### AIM OF THE TASK
Reproduce precisely the lines of the listing below, starting with the line that contains "laptop: present [879,669,1021,780]" and stopping after the line that contains "notebook: none [666,801,768,843]"; include nothing else.

Start of RECORD EXCERPTS

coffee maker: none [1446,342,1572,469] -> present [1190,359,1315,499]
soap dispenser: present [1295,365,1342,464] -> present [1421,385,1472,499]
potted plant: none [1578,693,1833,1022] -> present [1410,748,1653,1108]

End of RECORD EXCERPTS
Start of RECORD EXCERPTS

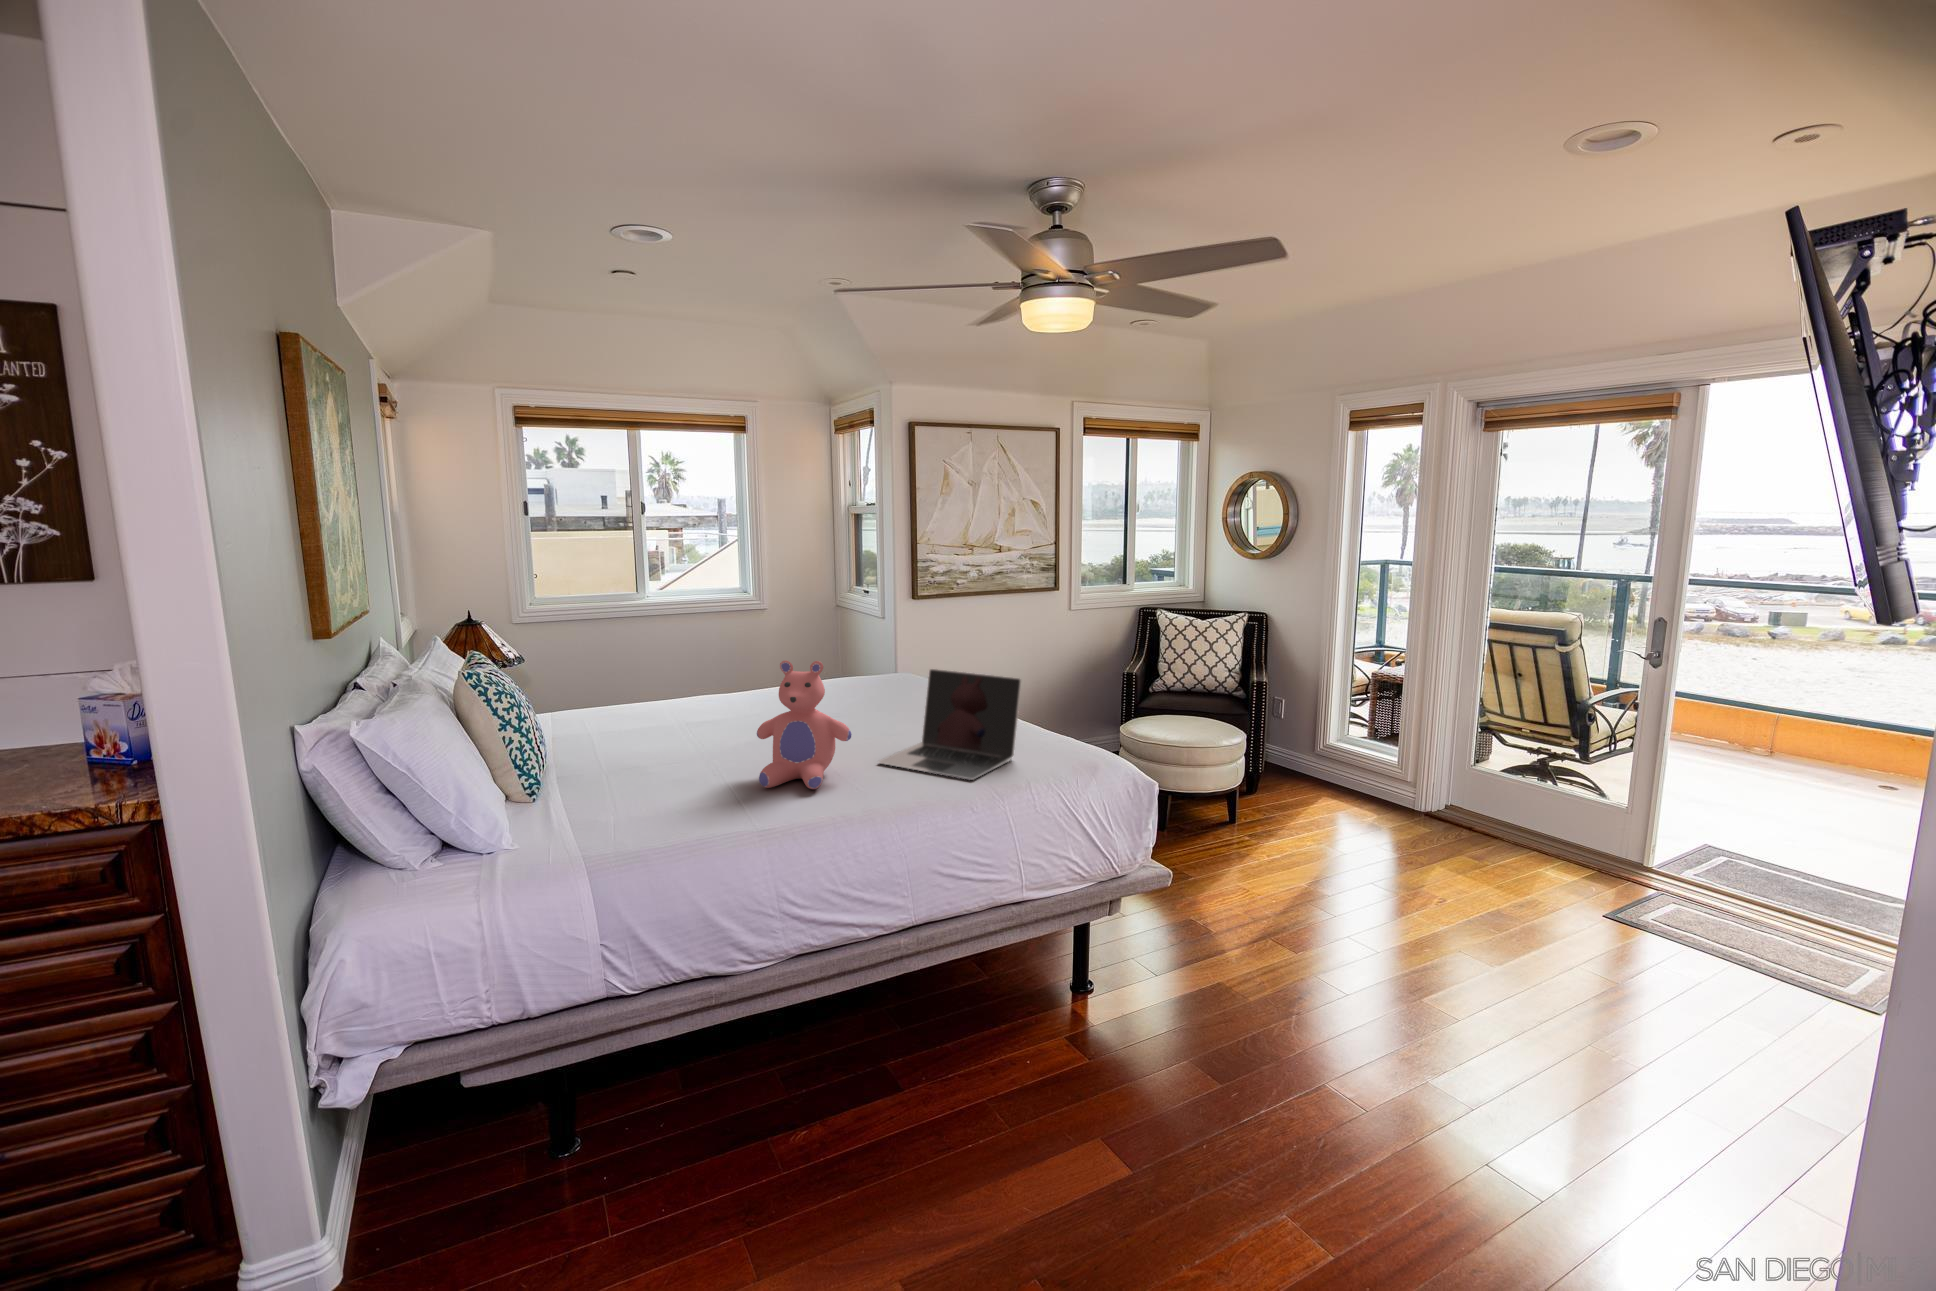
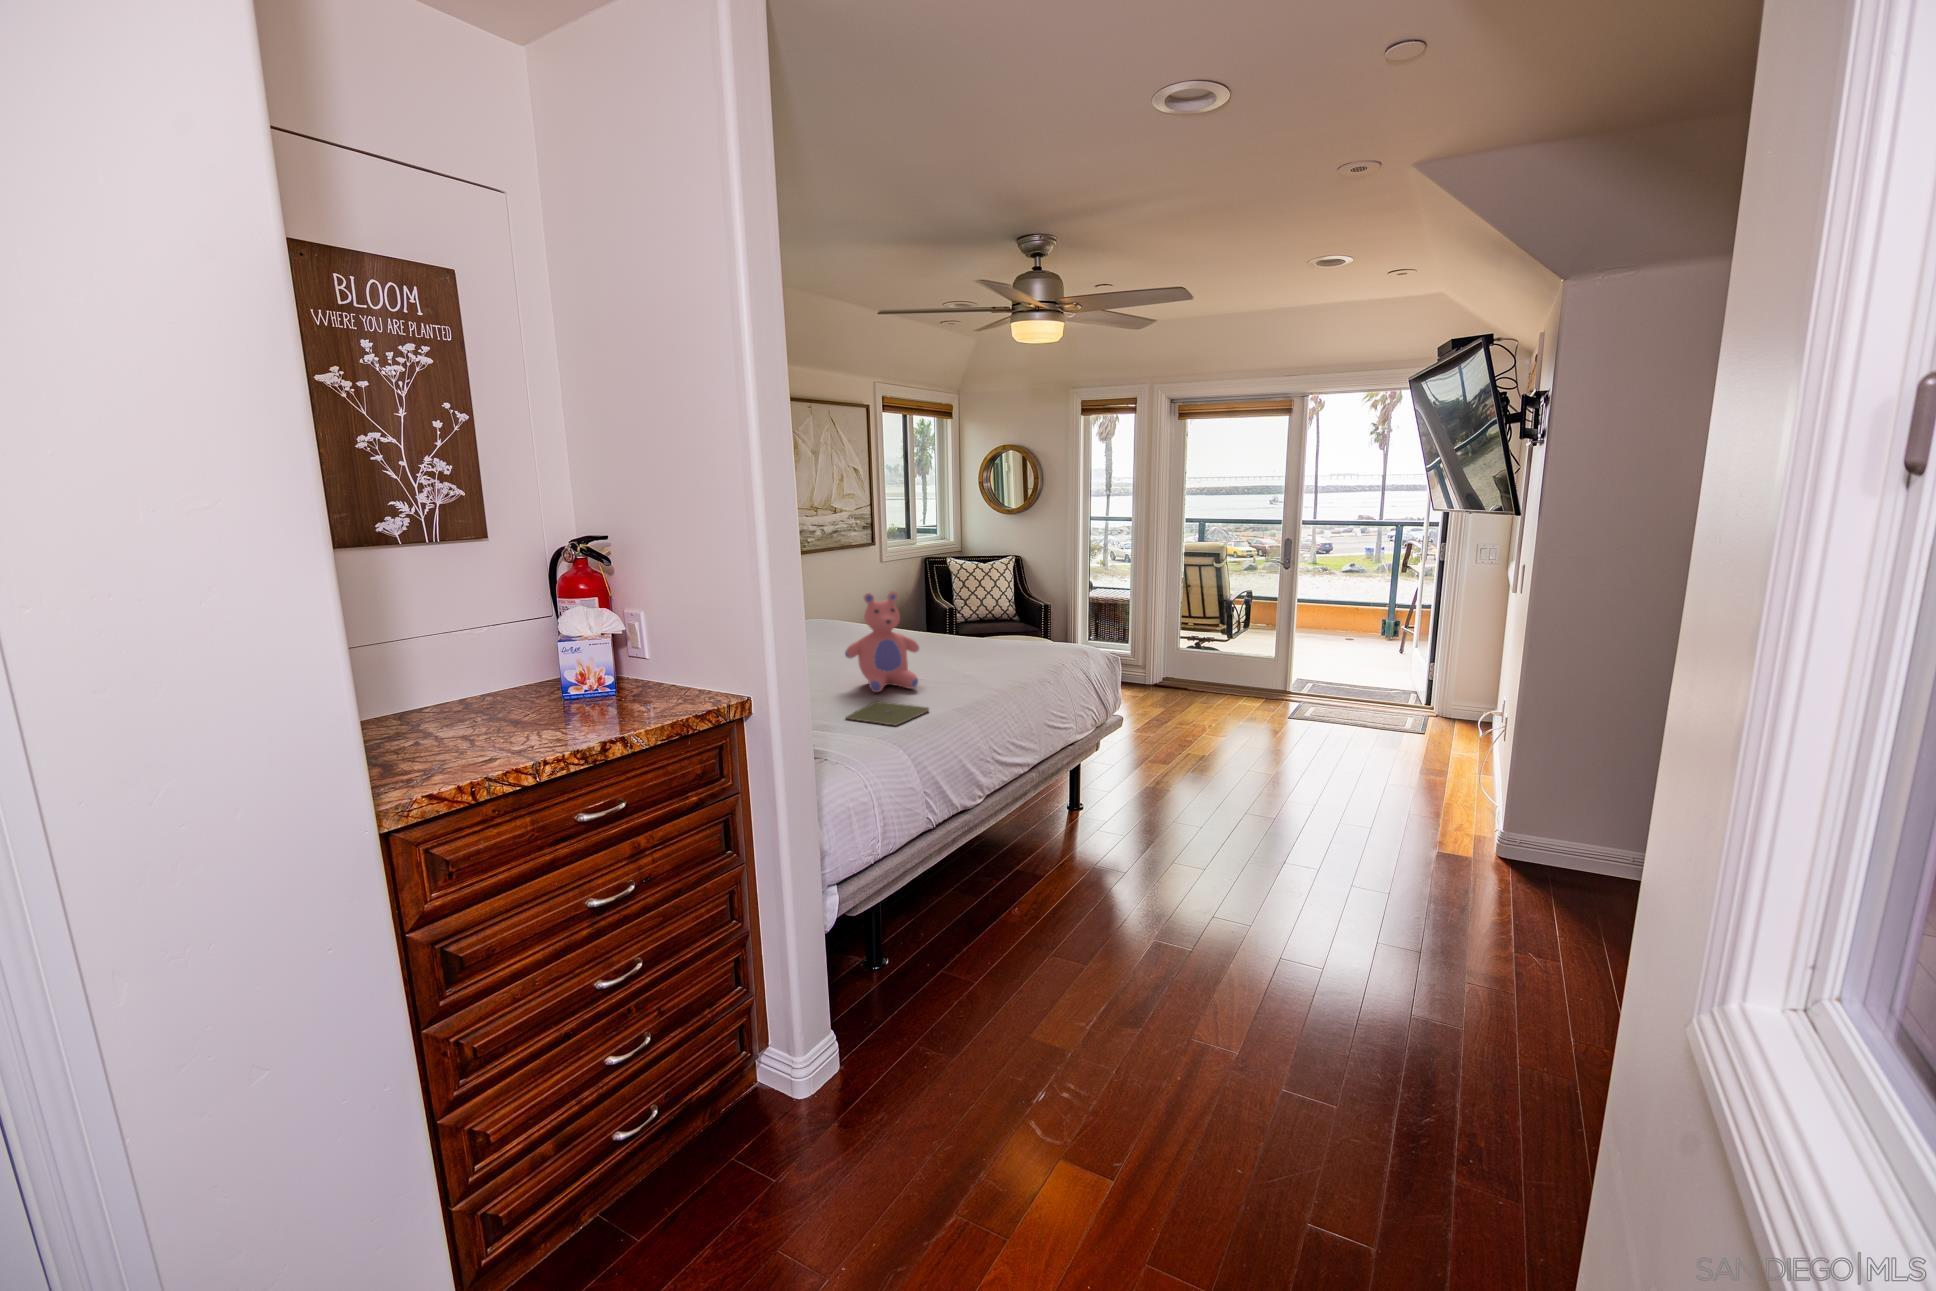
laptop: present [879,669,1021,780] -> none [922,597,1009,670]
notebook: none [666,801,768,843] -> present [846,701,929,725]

End of RECORD EXCERPTS

### YOUR RESPONSE
laptop: present [879,669,1021,780] -> none [922,597,1009,670]
notebook: none [666,801,768,843] -> present [846,701,929,725]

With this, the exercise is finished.